Retail grocery shopping will also mostly remain digital due to people valuing convenience and quality which has improved over the last year due to the competition in the area.

There have also been huge investments in fulfilment centres across the Asia Pacific with logistics providers heavily investing in new warehouses due to the e-commerce boom.

“The warehouses are all designed for e-commerce business, they are not designed for bulk or pallet movements, they’re designed for parcel movements,” Cas says.

“We have seen it in our market as well with our growth in warehouse management solutions being in triple digits.

“We hope to continue investment in this area as well across the globe and in the Asia Pacific.”

Cas saya the new normal would also mean changes for suppliers.

“We have always been promoting a multi enterprise business network,” he says.

“If you’re a part of that network that brings together in the supply chain community the buyer, the supplier, the logistics service providers, the major institutions and the customer brokers, if you have that in place you have alternatives, you have a payment gateway.”

Grocery retailers who have adopted the network model have seen a benefit and a stronger competitive advantage by becoming less dependent.

“Moving from the traditional model to that model is definitely a bit of a challenge because you have to change organisations, change thinking, add a lot of digital expertise into the company and getting your community ready for that,” he says.
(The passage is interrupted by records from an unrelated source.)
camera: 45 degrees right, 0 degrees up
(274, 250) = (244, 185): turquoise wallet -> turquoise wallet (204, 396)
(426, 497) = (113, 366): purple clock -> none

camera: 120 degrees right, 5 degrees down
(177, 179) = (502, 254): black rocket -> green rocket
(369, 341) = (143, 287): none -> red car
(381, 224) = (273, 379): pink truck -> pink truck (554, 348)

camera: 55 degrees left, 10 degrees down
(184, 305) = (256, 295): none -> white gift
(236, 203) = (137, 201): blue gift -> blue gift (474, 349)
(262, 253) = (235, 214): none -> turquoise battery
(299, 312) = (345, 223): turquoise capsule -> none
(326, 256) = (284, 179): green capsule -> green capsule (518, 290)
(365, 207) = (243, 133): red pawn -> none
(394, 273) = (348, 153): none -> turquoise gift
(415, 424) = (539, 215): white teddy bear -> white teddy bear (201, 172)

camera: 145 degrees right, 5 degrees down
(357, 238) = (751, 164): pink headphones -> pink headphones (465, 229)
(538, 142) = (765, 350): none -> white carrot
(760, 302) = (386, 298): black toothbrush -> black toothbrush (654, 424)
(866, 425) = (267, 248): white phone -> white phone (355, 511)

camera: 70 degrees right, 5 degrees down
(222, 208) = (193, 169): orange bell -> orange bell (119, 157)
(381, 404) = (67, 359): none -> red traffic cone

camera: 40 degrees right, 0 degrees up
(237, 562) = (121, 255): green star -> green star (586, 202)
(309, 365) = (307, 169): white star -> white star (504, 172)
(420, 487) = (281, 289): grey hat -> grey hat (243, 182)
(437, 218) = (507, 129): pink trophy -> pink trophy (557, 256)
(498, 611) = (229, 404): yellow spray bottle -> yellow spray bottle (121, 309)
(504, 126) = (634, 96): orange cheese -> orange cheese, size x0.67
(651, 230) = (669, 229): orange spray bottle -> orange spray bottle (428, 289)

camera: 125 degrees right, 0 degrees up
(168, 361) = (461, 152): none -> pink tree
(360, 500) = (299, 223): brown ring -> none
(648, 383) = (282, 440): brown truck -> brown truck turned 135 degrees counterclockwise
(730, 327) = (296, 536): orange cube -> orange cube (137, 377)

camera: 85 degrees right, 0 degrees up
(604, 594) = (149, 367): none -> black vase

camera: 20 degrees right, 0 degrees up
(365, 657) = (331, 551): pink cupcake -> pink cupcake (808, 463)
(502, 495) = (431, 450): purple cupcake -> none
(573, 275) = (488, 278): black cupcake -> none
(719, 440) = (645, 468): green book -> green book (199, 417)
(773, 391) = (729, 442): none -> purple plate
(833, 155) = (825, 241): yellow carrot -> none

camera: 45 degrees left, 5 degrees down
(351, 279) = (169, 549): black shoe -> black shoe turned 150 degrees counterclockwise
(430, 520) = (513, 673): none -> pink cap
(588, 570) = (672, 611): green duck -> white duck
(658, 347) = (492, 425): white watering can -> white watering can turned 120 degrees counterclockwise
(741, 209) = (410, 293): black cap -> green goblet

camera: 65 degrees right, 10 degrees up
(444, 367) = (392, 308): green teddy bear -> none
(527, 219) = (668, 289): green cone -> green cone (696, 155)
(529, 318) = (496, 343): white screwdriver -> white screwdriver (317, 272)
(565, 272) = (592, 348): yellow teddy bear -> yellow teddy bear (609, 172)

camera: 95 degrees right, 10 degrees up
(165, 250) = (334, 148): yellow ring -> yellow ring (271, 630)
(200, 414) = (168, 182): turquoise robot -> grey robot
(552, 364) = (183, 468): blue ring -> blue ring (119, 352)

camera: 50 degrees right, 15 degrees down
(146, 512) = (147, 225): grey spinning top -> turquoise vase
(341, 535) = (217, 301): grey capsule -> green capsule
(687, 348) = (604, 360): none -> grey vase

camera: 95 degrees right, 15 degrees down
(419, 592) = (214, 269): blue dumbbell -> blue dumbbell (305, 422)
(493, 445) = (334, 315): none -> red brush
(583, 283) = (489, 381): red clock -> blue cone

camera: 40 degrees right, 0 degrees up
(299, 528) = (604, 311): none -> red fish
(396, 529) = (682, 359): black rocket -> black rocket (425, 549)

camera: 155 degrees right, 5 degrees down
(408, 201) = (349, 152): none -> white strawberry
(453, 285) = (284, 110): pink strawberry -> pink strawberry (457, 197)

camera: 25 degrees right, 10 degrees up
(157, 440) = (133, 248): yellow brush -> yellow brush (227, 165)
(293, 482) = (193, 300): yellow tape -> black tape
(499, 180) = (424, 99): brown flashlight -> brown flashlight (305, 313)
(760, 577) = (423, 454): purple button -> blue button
The further implementation of trade finance and warehouse automation would also be areas that are expected to continue growing.

“The level of automation is incredible and logistics sales providers are now saying the investment is justified, which maybe five years ago wasn’t,” Cas says.

“Picking robots are more normal for new warehouse designs. Companies are taking advantage of all the latest developments because they don’t want to be stuck anymore in the whole world solution.”

Cas says supply chains needed to continue to be on the lookout for impacts from geopolitical agendas and risk in combination with the effects of disruptions caused by the pandemic this year.

“There are frameworks you go to when you look at accomplishments from resolve, to resilience to return to reimagine,” he says.

“Now it looks like we’re heading a return to the reimagination phase, so I think companies are still transforming some of their business models to ensure they stay competitive with all the disruptions that have come during the pandemic.”

“We saw traditional legacy systems being exposed for how inflexible they were and not adapting as fast as needed during the pandemic,” Cas says.